Alignment module

This module provides a quick and easy interface to run local Blast, mmseqs and foldseek queries. There is a python class for each of the modules and a metaclass to access that is currently under construction.

Blast

This is the same program that runs when you run blast searches online, it is available as a standalone program that you can download and generate your own sequence databases. This is useful if you are trying constrain your sequence search or you have a unique dataset that is not covered by the current databases. There are 5 search programs and one for creating a database

  • blastn (search nucleotides)
  • blastp (search proteins)
  • blastx (search nucleotides agains a protein database)
  • tblastn (align “translated sequences”)
  • tblastx (align translated nucleotide query against a translated nucleotide database)

Creating a local database

Before you can search you need to create a blast database, for this you can use the createdb method

from benchmate.alignment.blast import Blast
blast=Blast()

blast.create_db(<path to fasta>, <db_path>, <db_name>, <db_type>)

This will create a blast databsae of type n for nucleotide and p for protein under db_path and the files will have the name db_name.*. After this you can query your database.

from benchmate.sequence.sequence import Sequence

myseq=Sequence(name="name", sequence="TAGATAGATTATA", seq_type="rna")

blast.search(myseq, mydb, exec="blastn", output_type="tabular")

If you want you can specify which column you want to return. If left blank the default columns are "qaccver", "saccver", "pident", "length", "mismatch", "gapopen", "qstart", "qend", "sstart", "send", "evalue", "bitscore". You also have the option to return a json output which will then get parsed into a python dict. The json output will include alignment as well as all the usual metrics.

MMSEQS2

MMSeqs is a fast sequence searching algorithm that can return MSAs and other kinds of alignments extremely fast. It is a multiple to multiple sequence aligment program and if you use a padded db (see below) you can use a gpu to further accelerate the process.

List and download db

Creators of mmseqs2 have already created a decent collection of databases that you can download easily.

from benchmate.alignment.mmseqs import MMSeqs

mmseqs=MMSeqs()
mmseqs.list_dbs()

Once you pick one you like you can dowload it

mmseqs.download_db("dbname", "location", create=False)

The database will be downloaded to location, if you set create to True and the folder does not exist it will be created. The name of the dabase will be the same as the database you are downloading.

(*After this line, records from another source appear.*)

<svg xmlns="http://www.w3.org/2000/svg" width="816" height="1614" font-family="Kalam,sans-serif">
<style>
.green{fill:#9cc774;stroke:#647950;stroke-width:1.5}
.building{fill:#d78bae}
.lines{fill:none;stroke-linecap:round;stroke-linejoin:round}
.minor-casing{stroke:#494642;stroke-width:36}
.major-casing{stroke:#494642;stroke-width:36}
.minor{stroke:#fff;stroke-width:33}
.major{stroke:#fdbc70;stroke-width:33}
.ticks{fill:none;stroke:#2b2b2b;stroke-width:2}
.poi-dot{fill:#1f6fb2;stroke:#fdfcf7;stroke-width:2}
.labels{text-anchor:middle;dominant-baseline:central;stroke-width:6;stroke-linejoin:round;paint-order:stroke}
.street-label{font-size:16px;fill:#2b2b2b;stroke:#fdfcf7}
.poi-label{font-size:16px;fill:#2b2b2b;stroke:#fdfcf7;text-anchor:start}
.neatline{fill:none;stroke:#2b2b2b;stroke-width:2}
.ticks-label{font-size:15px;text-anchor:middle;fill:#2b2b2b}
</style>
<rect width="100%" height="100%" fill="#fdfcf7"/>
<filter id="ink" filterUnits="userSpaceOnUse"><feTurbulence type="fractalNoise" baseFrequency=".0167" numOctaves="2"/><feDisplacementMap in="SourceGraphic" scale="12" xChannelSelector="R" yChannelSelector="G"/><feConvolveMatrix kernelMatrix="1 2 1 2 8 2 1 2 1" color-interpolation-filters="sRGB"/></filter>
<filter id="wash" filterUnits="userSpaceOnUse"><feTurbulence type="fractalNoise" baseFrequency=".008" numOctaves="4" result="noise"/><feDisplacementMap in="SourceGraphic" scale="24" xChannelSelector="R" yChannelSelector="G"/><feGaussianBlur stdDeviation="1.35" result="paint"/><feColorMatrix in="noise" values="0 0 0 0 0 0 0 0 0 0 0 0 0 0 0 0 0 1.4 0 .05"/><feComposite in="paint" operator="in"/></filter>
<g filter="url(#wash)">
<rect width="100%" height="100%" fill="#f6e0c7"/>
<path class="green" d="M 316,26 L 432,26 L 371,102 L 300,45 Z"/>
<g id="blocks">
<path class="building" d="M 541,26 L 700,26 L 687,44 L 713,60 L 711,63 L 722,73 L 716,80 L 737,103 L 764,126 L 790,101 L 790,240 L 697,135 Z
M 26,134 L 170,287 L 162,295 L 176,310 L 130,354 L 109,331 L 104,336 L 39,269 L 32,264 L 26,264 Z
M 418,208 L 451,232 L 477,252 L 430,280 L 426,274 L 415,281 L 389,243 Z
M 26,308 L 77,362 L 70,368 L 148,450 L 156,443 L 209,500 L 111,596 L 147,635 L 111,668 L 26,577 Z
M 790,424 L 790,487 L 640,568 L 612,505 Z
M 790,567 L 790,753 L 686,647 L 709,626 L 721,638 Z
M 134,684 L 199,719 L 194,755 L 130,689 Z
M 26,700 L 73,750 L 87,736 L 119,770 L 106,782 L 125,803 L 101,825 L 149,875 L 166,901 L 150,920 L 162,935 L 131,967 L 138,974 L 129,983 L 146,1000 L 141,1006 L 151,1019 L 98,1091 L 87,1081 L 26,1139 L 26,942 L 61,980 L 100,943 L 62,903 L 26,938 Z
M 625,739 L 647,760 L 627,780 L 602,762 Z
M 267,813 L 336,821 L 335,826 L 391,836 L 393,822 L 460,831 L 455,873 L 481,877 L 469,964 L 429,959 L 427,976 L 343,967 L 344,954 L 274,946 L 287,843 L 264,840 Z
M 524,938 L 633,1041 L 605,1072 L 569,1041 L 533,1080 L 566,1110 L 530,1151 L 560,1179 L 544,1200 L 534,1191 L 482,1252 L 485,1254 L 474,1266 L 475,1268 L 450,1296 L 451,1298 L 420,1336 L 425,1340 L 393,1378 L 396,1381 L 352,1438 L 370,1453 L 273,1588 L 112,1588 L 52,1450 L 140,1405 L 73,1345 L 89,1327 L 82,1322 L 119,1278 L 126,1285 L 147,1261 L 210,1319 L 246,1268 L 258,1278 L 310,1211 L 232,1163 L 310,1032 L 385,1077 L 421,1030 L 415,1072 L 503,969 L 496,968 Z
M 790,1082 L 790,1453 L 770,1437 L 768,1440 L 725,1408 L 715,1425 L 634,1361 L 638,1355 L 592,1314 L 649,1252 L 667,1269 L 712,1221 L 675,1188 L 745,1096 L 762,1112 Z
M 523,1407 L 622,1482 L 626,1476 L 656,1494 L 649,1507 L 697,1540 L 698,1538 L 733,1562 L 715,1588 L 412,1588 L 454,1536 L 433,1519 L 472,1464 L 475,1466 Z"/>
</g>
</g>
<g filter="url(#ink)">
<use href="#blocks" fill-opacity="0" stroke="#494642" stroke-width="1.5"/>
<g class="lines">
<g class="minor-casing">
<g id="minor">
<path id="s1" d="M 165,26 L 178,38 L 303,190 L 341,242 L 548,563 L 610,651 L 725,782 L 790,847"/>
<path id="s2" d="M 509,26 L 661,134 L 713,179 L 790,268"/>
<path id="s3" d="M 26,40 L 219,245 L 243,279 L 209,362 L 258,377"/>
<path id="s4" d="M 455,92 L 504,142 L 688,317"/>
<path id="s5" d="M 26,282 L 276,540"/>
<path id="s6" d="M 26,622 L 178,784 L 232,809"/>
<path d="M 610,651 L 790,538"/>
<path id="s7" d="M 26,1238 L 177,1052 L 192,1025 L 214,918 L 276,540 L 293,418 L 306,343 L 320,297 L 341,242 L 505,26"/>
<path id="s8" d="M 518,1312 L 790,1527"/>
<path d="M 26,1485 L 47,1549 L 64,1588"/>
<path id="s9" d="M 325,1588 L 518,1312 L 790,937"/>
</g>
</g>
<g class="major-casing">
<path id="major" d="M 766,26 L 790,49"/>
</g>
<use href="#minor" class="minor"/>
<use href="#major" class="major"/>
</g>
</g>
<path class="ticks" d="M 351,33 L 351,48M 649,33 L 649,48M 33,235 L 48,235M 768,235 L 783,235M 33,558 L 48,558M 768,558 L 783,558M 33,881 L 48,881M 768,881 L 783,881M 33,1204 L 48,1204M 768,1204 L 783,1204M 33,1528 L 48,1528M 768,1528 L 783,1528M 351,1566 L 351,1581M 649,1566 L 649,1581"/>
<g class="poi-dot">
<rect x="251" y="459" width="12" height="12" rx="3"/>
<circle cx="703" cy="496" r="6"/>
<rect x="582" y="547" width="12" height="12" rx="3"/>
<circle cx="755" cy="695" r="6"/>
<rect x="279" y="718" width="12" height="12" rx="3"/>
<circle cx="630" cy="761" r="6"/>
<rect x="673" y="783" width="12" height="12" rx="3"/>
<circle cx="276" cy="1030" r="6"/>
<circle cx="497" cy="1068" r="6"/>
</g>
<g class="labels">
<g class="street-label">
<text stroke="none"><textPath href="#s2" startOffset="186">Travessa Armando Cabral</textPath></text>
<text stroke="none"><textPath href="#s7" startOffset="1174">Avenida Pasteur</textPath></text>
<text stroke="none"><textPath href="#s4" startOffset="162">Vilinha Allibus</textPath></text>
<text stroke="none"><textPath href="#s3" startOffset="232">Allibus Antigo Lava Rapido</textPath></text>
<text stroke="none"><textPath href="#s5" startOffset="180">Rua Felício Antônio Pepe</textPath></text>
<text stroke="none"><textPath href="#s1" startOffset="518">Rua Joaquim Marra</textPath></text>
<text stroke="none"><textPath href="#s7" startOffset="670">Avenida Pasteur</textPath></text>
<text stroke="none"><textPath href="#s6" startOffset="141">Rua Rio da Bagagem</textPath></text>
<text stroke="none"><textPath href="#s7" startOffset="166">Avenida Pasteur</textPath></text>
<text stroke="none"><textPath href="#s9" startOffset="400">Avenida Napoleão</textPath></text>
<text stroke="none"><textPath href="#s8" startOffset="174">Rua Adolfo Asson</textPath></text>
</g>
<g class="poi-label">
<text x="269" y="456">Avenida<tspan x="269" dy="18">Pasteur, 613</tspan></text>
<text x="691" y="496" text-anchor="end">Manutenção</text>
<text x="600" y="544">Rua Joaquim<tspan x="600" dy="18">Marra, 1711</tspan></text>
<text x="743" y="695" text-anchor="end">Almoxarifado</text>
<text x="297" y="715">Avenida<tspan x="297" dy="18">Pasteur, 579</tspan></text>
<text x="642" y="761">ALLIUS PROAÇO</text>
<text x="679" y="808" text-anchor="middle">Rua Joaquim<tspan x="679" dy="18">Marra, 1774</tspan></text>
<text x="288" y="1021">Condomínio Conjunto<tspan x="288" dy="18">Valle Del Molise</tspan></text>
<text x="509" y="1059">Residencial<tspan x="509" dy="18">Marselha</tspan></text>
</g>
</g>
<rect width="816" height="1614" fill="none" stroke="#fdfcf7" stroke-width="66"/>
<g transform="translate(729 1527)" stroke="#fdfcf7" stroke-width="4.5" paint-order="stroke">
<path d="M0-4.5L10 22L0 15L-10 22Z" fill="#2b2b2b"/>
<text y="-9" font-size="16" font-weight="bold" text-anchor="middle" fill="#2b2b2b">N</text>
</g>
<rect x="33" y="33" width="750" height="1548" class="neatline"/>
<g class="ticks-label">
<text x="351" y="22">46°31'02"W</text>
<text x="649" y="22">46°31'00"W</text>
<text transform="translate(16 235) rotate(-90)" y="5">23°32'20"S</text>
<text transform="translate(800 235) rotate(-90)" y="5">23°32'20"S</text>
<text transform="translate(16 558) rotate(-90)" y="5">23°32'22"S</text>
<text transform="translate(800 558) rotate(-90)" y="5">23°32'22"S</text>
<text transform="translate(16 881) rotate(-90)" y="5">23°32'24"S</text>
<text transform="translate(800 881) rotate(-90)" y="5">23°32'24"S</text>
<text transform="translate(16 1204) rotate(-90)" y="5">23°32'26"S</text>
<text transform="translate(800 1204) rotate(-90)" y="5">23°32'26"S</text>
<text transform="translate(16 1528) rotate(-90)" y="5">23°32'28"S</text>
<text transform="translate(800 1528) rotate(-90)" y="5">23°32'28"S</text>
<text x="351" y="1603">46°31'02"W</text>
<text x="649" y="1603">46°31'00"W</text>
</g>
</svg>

After the database is downloaded you can craete a padded database if you want to use GPU accelerated search

mmseqs.pad_db("old_db", "new_db")

After that you are ready for searching. Make sure that your sequence seq_type matches the type of database you are searching.

from benchmate.sequence.sequence import Sequence

myseq=Sequence(name="name", sequence="TAGATAGATTATA", seq_type="rna")

mmseqs.search(query=myseq, target_db=<database/path/name>, <output_tsv>, <output_a3m>)

This will generate 2 files the output tsv will return some alignment metrics and what they have aligned to the output_a3m will generate the MSA alignment file. Keep in mind that you need to name these paths.

Creating a local database

If you have a collection of sequences that you want to create a database from you can do that as well. All you need is a fasta file with unique sequences in it. The program will not check if this is the case and you might run into issues if you have exact duplicates.

mmseqs.create_database(<fasta_path>, <db_path>, gpu_padded=False)

If you select gpu_padded, the program will create a padded database to be used with gpu searches. While you can use a padded db without a gpu non padded dbs are a slightly more sensitive. The padding is necessary to make everything the same size so we can take advantage of parallelization that is provided by the gpu.

Foldseek

Foldseek is very similar to mmseqs. It converts your structures to a sequence and runs a similar sequence alignment algorithm. The commands are also very similar to mmseqs. The main difference is you will need to provide a structure instance instead of a sequence.

List and download db

Creators of foldseek have already created a decent collection of databases that you can download easily.

from benchmate.alignment.foldseek import FoldSeek

foldseek=FoldSeek()
foldseek.list_dbs()

Once you pick one you like you can dowload it

foldseek.download_db("<dbname>", "<location>", create=False)

Creating a local database

If you have a collection of structures (a folder full of pdbs) that you want to create a database from you can do that as well. Like mmseqs please make sure that the structures you have in there are unique

folseek.create_database(<pdb_dirh>, <db_path>, gpu_padded=False)

The rest is the same as mmseqs.

After preparing databases you are ready for searching. Make sure that your sequence seq_type matches the type of database you are searching.

from benchmate.structure.structure import Structure

my_structure=Structure(name="name", pdb="pdb_file.pdb")

foldseek.search(query=my_structure, target_db=<database/path/name>, <output_tsv>, <output_a3m>)

This will generate 2 files the output tsv will return some alignment metrics and what they have aligned to the output_a3m will generate the MSA alignment file. Keep in mind that you need to name these paths.